A country football league is cracking down on crowd behaviour, as it struggles to find umpires

Local football umpire Amelia Magiarapis is only new to the world of local football umpiring, but she’s already well aware of the abuse which has driven many away from the weekend job. 

The 17-year-old is one of a dwindling group of umpires for South Australia’s Riverland Football League (RFL), who are putting a call out to community members to help boost their ranks. 

“I do definitely hear it towards the field umpires, but you kind of just have to block it out,” Amelia said. 

In the past the league had enough umpires to officiate both the six-team Riverland Football League and the then-eight team second tier Independent league. 

But now, they are struggling to cover three A grade games on the weekend. 

“I also believe that some of the abuse that some of the young umpires we’ve had in the field have heard (is part of it). 

“They umpire in the field in the lower grades then they go and boundary umpire in the senior grades and they hear that when they’re near the boundary line – some of that has had a bit of an effect.”

League cracking down on abuse 

The fall in umpire numbers comes as the league takes steps to curb poor crowd behaviour on a Saturday. 

After of reports of anti-social behaviour, including abuse against umpires, the RFL introduced a new volunteer role at games which will police supporters. 

This volunteer will walk with the umpires between the change rooms and the ground and liaise with officials if they hear or see any innapropriate behaviour from the crowd. 

Part of the large crowd at the Riverland Football League’s 2019 grand final. (

Supplied: Grant Schwartzkopff


New RFL chair Mark Wright said repeat offenders who are spoken to by these volunteers over more than one week will face match bans. 

“There’s been a bit of it creep back into the RFL this year after a year off,” he said. 

“If we can assist the umpires with this sort of behaviour and make the football day a safer environment and a more appealing sort of environment, then hopefully we’ll get a few more umpires. 

Umpiring for fitness, fun and pocket money

Max Jericho is one of the next generation of umpires looking to take over from the more experienced local umpires.

He is only 16 years old, but has already taken to the field to umpire senior football in the Riverland. 

“I had some friends doing it and figured I’d come out and give it a go and get some pocket money as well,” he said. 

“It’s good fitness, the money is nice and you’re still a part of the game even when you’re not playing. 

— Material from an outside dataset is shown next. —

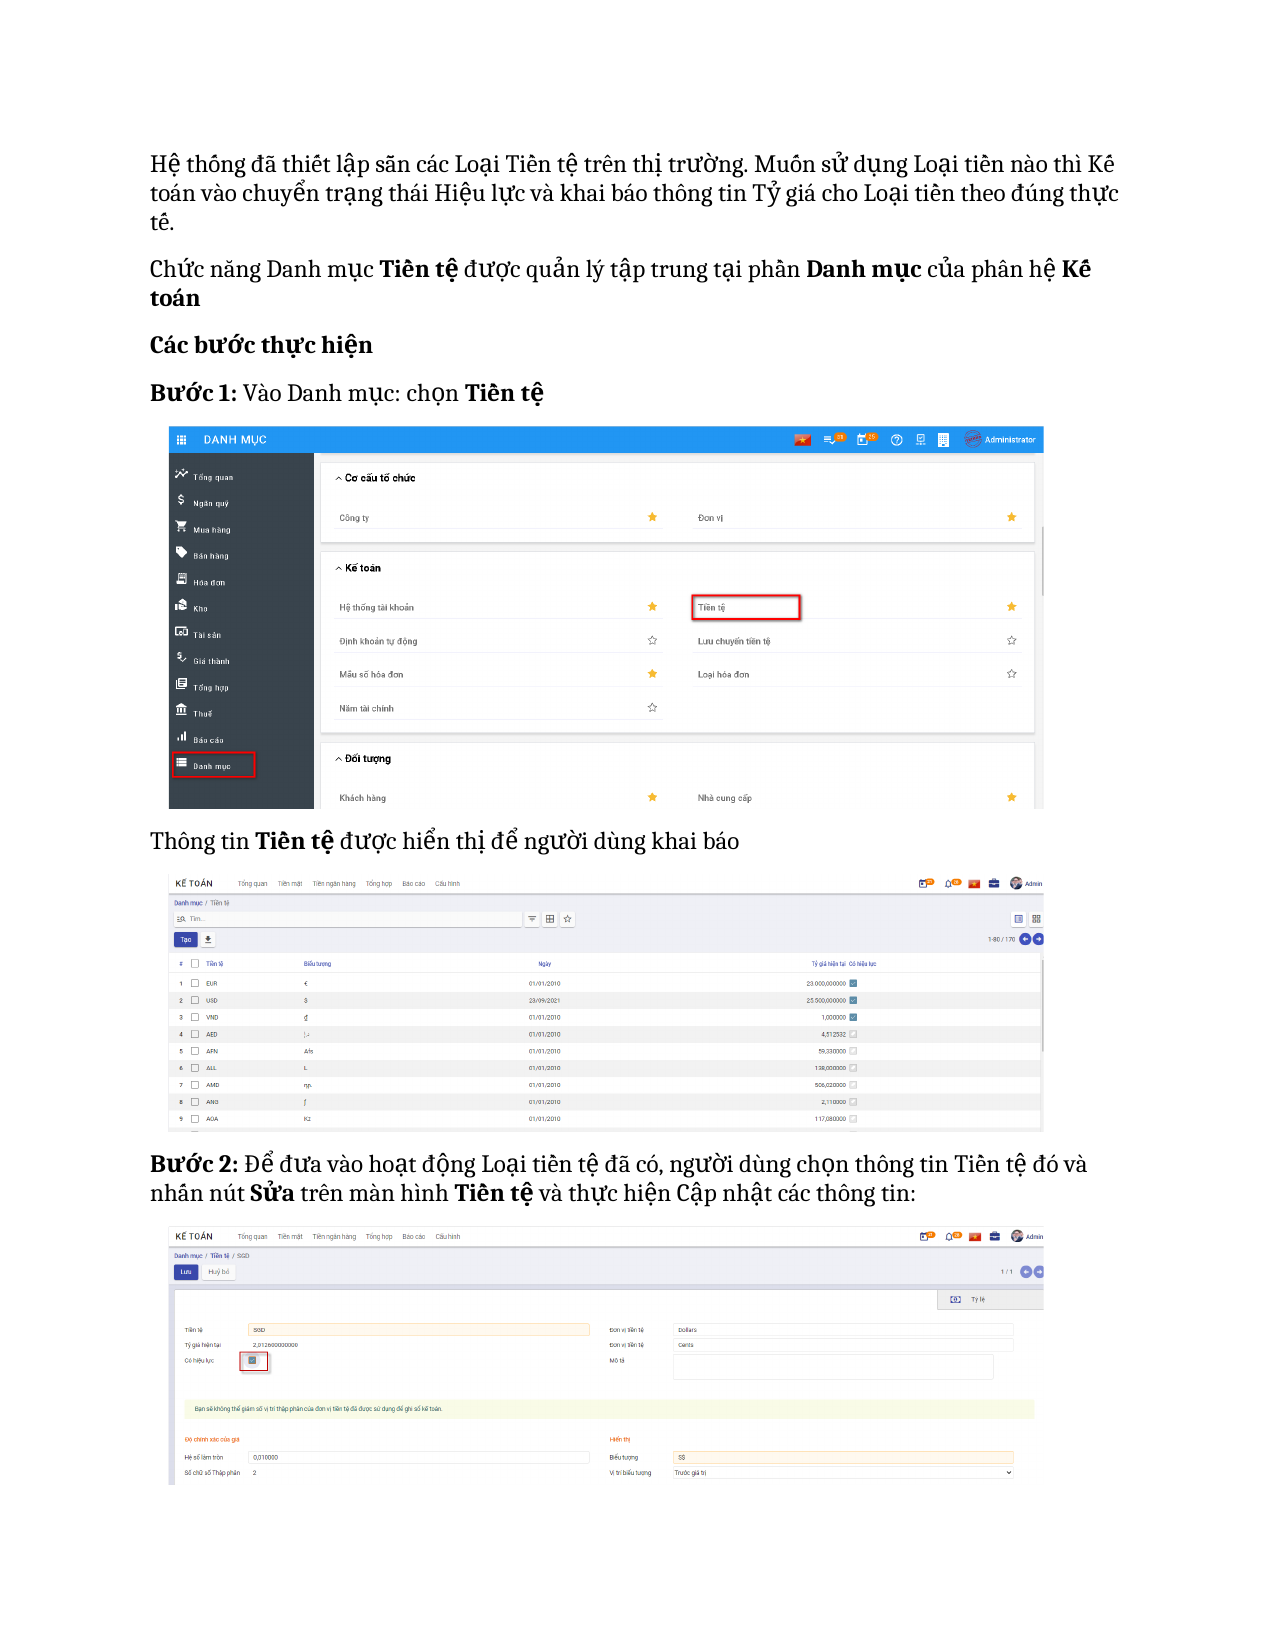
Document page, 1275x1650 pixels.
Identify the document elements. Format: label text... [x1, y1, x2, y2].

“I do hear it [the abuse], but I don’t really think too much about it because you know it’s going to happen.”

A girl holding a football, a man with his hands on his hips and a boy holding a football stand together.
Riverland Football League umpires Amelia Magiarapis, Mick Trussel and Max Jericho say abuse from the sidelines is one of the reasons umpire numbers are dwindling. (

ABC Riverland: Sam Bradbrook


Mr Trussell started umpiring in 2008 and is now tasked with training new local umpires, on top of still taking to the field on Saturdays. 

“The best thing for me to stay involved is to become an umpire and I’ve been doing it for a long time now and enjoy it,” he said. 

“If you can’t play and you have interest in footy definitely come out and umpire, it’s not that bad. 

“We do make mistakes, we’re only human.”

Finding younger umpires the goal

Every winter weekend in South Australia, 23 country football leagues run games for juniors and seniors,  requiring umpires to officiate. 

South Australian National Football League head of umpiring Shane Harris said COVID-19 caused a drop in umpire numbers, with many leagues experiencing either a shortened season or a complete cancellation in 2020. 

He said the League would be encouraging regional young people to take over from the long-serving older officials who have supported the leagues for many years. 

An Australian rules football umpire throws the ball into the air.
Finding young umpires to replace older ones has proved a challenge for country football leagues. (

Supplied: Grant Schwartzkopff


“We’ve got to be really conscious of the young lad who’s not going to go on with his football in the country and recruit him,” Mr Harris said. 

“We’ve maybe got to do some promotions within schools and just outline the benefits of umpiring. 

Amelia, as one of the next crop of umpires who will continue to support the RFL, said players and supporters could learn a lot from heading along to an umpires training. 

“If you do become involved with the umpire’s squad you get a better appreciation for how much effort the umpires put in.